Pulled Pork with Stubbs Sauce
Serves 6 to 8
For the Picnic:
6 1/2 pounds bone-in picnic shoulder (pork shoulder)
3 tablespoons kosher salt plus extra for seasoning
1 1/2 tablespoon brown sugar
2 cups hickory chips, soaked in water for 24 hours then drained
For the Stubbs Sauce:
2 cups Pomi brand strained tomatoes
2 1/2 tablespoons tomato paste
1/2 cup sugar
2 tablespoons molasses
1/2 cup vinegar
1 teaspoon paprika
1/2 teaspoon garlic powder
1/2 teaspoon onion powder
1 teaspoon ancho chile powder
1 tablespoon fresh ground black pepper
Kosher salt, as needed
1. The day before cooking — or up to three days before — combine the salt and brown sugar and carefully rub it into the pork picnic. Set the pork onto a cooling rack that fits onto a sheet tray with edges and put it back into the fridge uncovered. If you plan to go longer than a day in the fridge, cover the meat until 24 hours before you plan to put it into the smoker. Soak some hickory chips in water for 24 hours too.
2. Set up your smoker for indirect heat. If you need help, there are tons of videos on YouTube to help you get the idea.
3. Once your coals are ready, add a third of the hickory chips. Once they begin to smoke, place the pork skin side-up (if it has skin) onto the side of the smoker/grill with no heat. Lower the cover and let the smoking begin. Try not to let the coals heat the interior of the smoker/grill above 200° F. If it does, remove the lid to let out the heat and then replace the lid. Add more chips as needed. Smoke the picnic for anywhere from 40 minutes to 4 hours — it is up to you.
4. You can finish the pork on the grill if you want, or you can place it into a 200˚F oven for a total of 10 hours, including the smoke time. So if you smoked the pork for 40 minutes, then you need to slow-roast it in the oven for another 9 hours and 20 minutes; if you smoked it for 4 hours, it will need 6 in the oven. You get what I am saying?
5. While the pork is cooking, combine all the sauce ingredients in a saucepan. Bring it to a bubble over medium heat. Reduce the heat to a simmer and let the sauce meld for 30 minutes. Taste and adjust as needed. Let the sauce thicken till it coats the back of a spoon then remove it from the heat.
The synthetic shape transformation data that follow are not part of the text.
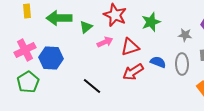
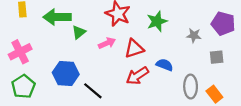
green triangle: (86, 27) -> (79, 32), moved
blue hexagon: (51, 58) -> (66, 73), moved
gray ellipse: (182, 64) -> (191, 87), moved

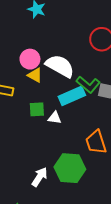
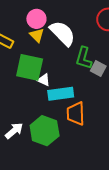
green L-shape: (88, 85) -> (84, 58), turned 50
cyan rectangle: (72, 96) -> (61, 94), moved
green square: (37, 109) -> (30, 67), size x1.8

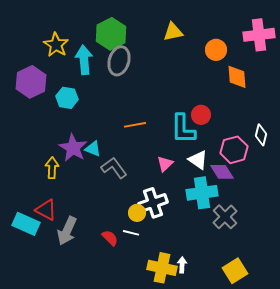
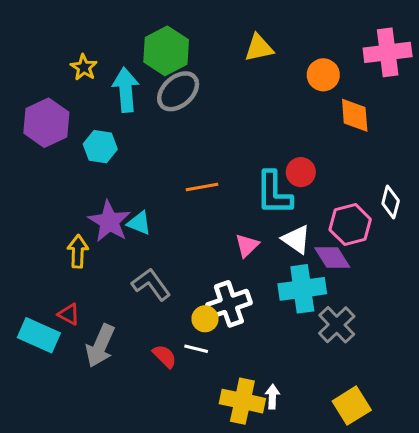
yellow star: (56, 45) -> (84, 67), size x0.7
gray ellipse: (119, 61) -> (178, 91), turned 32
gray L-shape: (114, 168) -> (151, 284), moved
red triangle: (46, 210) -> (69, 314), size x0.7

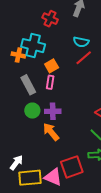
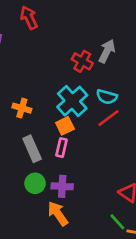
red cross: (50, 19) -> (82, 61), moved
cyan cross: (33, 46) -> (72, 101), moved, turned 30

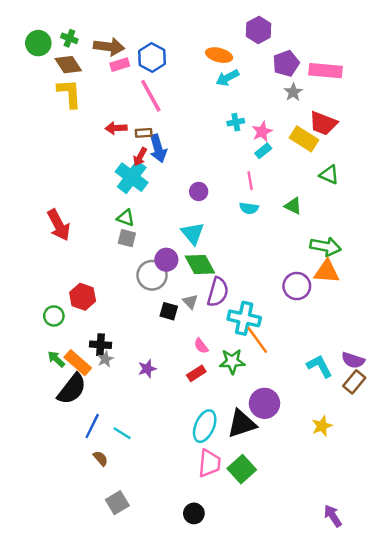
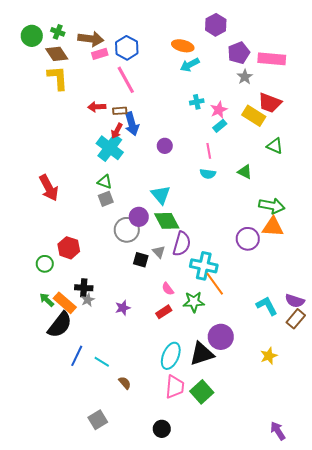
purple circle: (199, 191) -> (165, 146), moved
gray square: (127, 238) -> (106, 199), turned -35
brown semicircle: (101, 458) -> (125, 383), moved

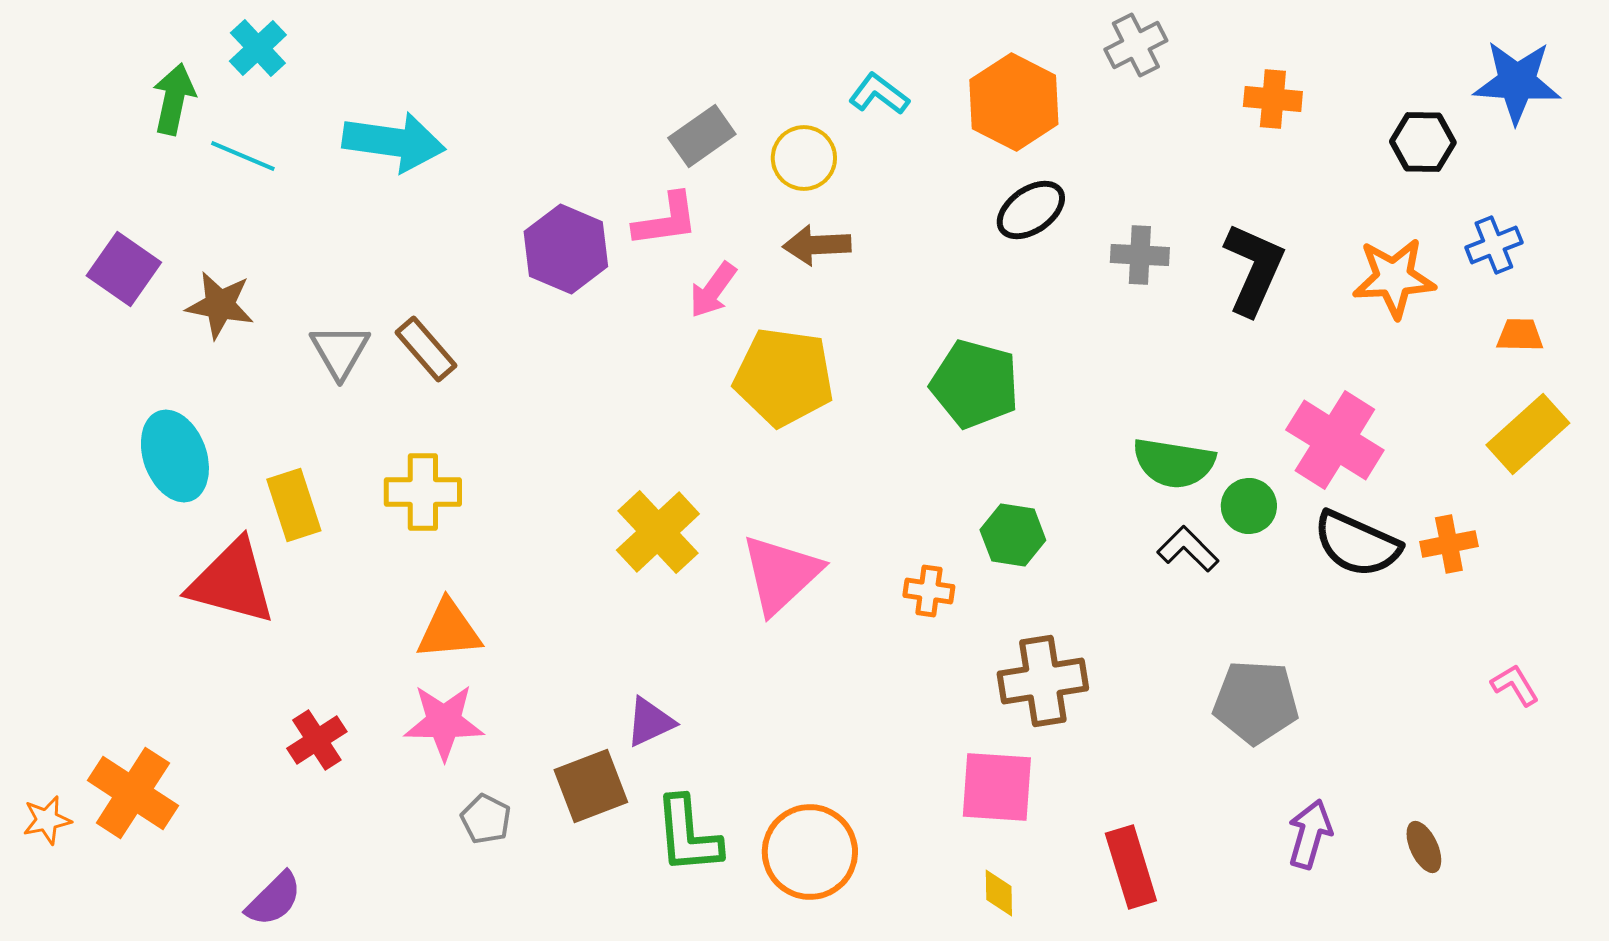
6. When the pork is done, remove it from the oven. As soon as it is cool enough to handle, use two forks to pull the meat from the bone. Do this on a sheet tray so any juices that run get blended back into the pulled pork. The warmer the pork, the easier it is to shred.
7. Blend in enough sauce to wet the pork; or, as I do, serve the sauce on the side so everyone can add it to their liking. Serve as a sandwich or family style, with cornbread, greens, sweet corn, and pickles.